Was dem Wohl des Kindes dient, entscheiden die Eltern
Was dem Wohl des Kindes dient, entscheiden zunächst einmal die Eltern. Das muss der Grundsatz bleiben. Einer gerichtlichen Prüfung darf nur zugänglich sein, was ihm schadet. Schadet eine Beschneidung dem Kindeswohl? Schadet eine Beschneidung der körperlichen Unversehrtheit? Wie ist dieser vermeintliche Schaden abzuwägen im Umfang, zu weiteren Kriterien und bezogen auf das Alter des Betroffenen? Da wird die Abwägung schon schwieriger. Ein paar Anmerkungen dazu:
- Dient die Ausübung verletzungsgefährlicher Sportarten dem Kindeswohl? Ist eine Körperertüchtigung nicht auch mit weniger verletzungsgefährlichen Sportarten denkbar als beispielsweise mit Skifahren oder Basketball?
- Das Stechen oder Schießen von Ohrlöchern ist nicht reglementiert. Ist es ein Eingriff in die körperliche Unversehrtheit?
- Piercing und Tätowieren bedarf bei Minderjährigen der schriftlichen Einwilligung der Erziehungsberechtigen, bei Unter 16-jährigen ist es verboten. Die Regelung findet sich in den „Ausübungsregeln für das Piercen und Tätowieren durch Kosmetik (Schönheitspflege)- Gewerbetreibende“, einer Verordnung. Dabei wird davon ausgegangen, dass es sich um gewerbliche und ästhetische Zwecke handelt.
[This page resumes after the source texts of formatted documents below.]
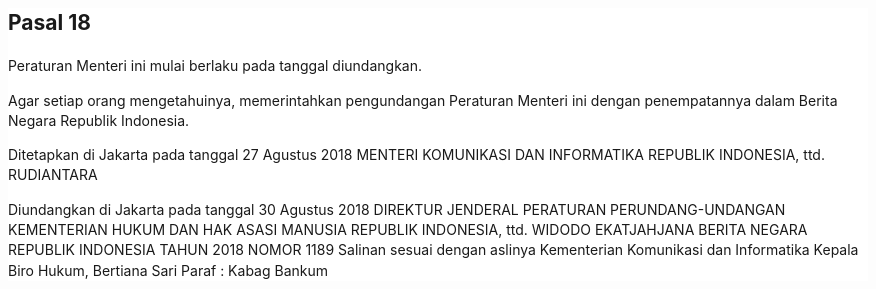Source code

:## Pasal 18
Peraturan Menteri ini mulai berlaku pada tanggal diundangkan.

Agar setiap orang mengetahuinya, memerintahkan pengundangan Peraturan Menteri ini dengan penempatannya dalam Berita Negara Republik Indonesia.

Ditetapkan di Jakarta
pada tanggal 27 Agustus 2018
MENTERI KOMUNIKASI DAN INFORMATIKA
REPUBLIK INDONESIA,
ttd.
RUDIANTARA

Diundangkan di Jakarta
pada tanggal 30 Agustus 2018
DIREKTUR JENDERAL
PERATURAN PERUNDANG-UNDANGAN
KEMENTERIAN HUKUM DAN HAK ASASI MANUSIA
REPUBLIK INDONESIA,
ttd.
WIDODO EKATJAHJANA
BERITA NEGARA REPUBLIK INDONESIA TAHUN 2018 NOMOR 1189
Salinan sesuai dengan aslinya Kementerian Komunikasi dan Informatika
Kepala Biro Hukum,
Bertiana Sari
Paraf : Kabag Bankum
- Im Gegensatz dazu handelt es ich bei der Beschneidung um unstrittige gesundheitliche bedingte oder religiös motivierte Eingriffe. Dabei kann beides zusammenkommen, denn die Beschneidung wird auch teilweise als gesundheitsfördernd angesehen. Das relativiert Ansichten, sie diene nicht dem Kindeswohl. Berechtig ist die Annahme, sie schade ihr nicht.
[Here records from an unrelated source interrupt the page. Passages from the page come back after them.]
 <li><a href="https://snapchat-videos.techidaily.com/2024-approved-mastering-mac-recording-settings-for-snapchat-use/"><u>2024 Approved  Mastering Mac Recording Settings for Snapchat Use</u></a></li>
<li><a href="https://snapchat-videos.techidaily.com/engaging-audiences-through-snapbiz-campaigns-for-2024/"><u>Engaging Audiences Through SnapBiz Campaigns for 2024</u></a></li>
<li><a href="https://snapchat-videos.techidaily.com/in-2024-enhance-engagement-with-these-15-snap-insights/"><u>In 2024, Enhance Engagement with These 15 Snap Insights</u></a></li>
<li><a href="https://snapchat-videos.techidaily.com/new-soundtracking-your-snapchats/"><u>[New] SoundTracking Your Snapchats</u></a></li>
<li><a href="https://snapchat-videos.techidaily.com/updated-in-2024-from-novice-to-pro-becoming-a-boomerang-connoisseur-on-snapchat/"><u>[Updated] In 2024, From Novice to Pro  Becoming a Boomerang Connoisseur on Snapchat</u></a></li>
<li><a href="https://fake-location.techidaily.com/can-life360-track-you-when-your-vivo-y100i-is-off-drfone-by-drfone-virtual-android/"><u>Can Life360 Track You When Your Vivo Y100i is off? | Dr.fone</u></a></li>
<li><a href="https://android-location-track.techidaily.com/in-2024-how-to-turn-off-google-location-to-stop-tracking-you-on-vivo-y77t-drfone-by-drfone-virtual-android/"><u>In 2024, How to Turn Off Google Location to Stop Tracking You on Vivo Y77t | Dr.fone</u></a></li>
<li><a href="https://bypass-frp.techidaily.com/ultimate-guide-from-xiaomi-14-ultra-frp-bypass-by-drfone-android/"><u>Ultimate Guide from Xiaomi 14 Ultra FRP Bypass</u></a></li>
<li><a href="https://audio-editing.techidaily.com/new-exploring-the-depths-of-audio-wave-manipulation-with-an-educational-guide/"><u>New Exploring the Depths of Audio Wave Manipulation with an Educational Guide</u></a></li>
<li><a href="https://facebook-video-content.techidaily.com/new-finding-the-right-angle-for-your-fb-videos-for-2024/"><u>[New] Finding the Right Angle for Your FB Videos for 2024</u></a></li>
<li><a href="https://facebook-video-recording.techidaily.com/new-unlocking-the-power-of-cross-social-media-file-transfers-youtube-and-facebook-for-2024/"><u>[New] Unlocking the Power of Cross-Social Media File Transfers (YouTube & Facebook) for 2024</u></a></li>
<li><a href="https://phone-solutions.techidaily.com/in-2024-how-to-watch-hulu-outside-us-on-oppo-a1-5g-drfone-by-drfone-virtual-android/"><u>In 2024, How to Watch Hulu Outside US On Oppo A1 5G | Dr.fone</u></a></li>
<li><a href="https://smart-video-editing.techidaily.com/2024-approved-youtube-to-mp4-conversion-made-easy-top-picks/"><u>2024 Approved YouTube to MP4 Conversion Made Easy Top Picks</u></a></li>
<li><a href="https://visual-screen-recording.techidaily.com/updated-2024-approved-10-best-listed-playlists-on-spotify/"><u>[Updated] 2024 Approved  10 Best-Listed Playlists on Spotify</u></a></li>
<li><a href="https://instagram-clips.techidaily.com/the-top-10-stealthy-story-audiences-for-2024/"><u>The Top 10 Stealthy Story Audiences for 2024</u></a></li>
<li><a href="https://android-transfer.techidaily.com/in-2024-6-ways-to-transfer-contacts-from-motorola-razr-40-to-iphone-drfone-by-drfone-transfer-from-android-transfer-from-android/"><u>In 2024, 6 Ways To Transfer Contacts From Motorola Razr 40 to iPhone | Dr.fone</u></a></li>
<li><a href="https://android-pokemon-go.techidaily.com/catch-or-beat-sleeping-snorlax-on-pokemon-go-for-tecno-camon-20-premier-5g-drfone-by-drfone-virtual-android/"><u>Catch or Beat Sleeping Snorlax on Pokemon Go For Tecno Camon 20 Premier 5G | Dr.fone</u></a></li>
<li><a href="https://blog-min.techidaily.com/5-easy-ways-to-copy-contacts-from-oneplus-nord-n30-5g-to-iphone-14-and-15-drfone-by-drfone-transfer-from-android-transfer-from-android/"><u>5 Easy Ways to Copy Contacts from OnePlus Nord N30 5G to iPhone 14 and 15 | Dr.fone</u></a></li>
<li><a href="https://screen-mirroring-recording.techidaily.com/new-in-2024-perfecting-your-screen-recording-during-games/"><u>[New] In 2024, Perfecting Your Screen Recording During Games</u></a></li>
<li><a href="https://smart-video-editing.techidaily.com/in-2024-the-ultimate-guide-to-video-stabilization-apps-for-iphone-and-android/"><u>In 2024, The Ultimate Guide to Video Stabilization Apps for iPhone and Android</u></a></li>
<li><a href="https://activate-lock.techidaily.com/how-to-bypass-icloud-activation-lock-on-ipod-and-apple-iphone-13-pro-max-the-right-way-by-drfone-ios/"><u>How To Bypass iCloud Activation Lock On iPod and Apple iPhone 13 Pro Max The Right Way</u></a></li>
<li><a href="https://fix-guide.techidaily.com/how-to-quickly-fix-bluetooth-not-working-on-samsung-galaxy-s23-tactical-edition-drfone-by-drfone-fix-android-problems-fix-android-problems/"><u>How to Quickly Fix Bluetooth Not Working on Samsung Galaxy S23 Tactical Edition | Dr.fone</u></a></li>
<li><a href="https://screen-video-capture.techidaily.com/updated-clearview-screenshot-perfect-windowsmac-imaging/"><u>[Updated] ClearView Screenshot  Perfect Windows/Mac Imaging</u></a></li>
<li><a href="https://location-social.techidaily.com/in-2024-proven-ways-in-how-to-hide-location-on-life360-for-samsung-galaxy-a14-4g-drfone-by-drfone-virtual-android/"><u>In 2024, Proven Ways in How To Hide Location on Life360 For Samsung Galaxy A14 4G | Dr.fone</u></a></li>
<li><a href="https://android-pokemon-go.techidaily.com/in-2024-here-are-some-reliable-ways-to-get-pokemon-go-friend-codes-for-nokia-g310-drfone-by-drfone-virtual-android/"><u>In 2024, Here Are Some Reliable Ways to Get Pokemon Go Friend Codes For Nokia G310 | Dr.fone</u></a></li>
- Die religiös motivierte Beschneidung dient nicht ästhetischen oder gewerblichen Zwecken. Allein die Vorstellung ästhetisch oder gewerblich motivierten Beschneidung wirft die Fragen des ‚wozu‘ auf, und ob dieser Zweck dann nicht Kindeswohl gefährdend sei.
- Insbesondere erfüllt die religiöse Beschneidung nicht die Merkmale, dass sie das Kind herabwürdigen oder seelisch verletzen sollen.
Die Beschneidung ist eine leichte Körperverletzung, in die die Eltern für das Kind eingewilligt haben – aus gesundheitlichen und/oder religiösen Motiven. Das Strafgesetzbuch stellt bei der Einwilligung in § 228 auf die Sittenwidrigkeit ab:
§228 Einwilligung
Wer eine Körperverletzung mit Einwilligung der verletzten Person vornimmt, handelt nur dann rechtswidrig, wenn die Tat trotz der Einwilligung gegen die guten Sitten verstößt.
Ist eines Beschneidung sittenwidrig?
Die Beschneidung von Kindern verstößt nicht gegen das Anstandsgebot aller billig und gerecht denkenden Menschen, sie ist nicht sittenwidrig. Sie ist es nicht aus religiösen Motiven. Sie ist es allenfalls geworden, da ein deutsches Gericht sie als Straftat ansah. Aber das führt hier in einen Zirkelschluss.
Auch entstehend das Rechtsgebäude aus Normen nicht im leeren Raum, sondern muss geschichtliche und kulturelle Entwicklungen und Bedingungen berücksichtigen. Eine derartige Berücksichtigung spricht gegen die Sittenwidrigkeit.
Das Recht muss auch zur Lebenswirklichkeit passen
Wird die Beschneidung nicht als sittenwidrig angesehen, weil sie nicht gegen das Anstandsgefühl der Bürger verstößt, ja weitgehend akzeptiert ist, dann ergibt sich ein Widerspruch. Eine akzeptierte Praxis, die rechtlich unzulässig ist. Im Ergebnis wird dies zum Ignorieren der Regelung führen oder zu einem Ausweichen, wie Vornahme von Beschneidungen im Ausland. Das erlaubt nur bedingt ein Ausweichen aus der elterlichen Haftung.
Das Recht muss auch zur Lebenswirklichkeit passen.
Es wäre gut, wenn nicht nur die richterliche Entscheidung, die Abwägung, überprüft würde, sondern auch eine gesetzliche Klarstellung erfolgt. Das wäre wichtig als Bekenntnis zur Definition eines zunächst durch die Eltern definierten Kindeswohls. Dies wurde mit dieser Entscheidung beschnitten.
Es gibt einen Unterschied zwischen der Beschneidung eines Säugling mit 8 Tagen und Jungen. Eltern werden es in Abhängigkeit seines Alters zu berücksichtigen haben, wenn Jungen eine Beschneidung nicht wollen.
Als besonders lesenswert empfehle ich den Beitrag „Beschnitten“ von Jura-Professor Dr. Christian Walter in der FAZ (11.07.2012).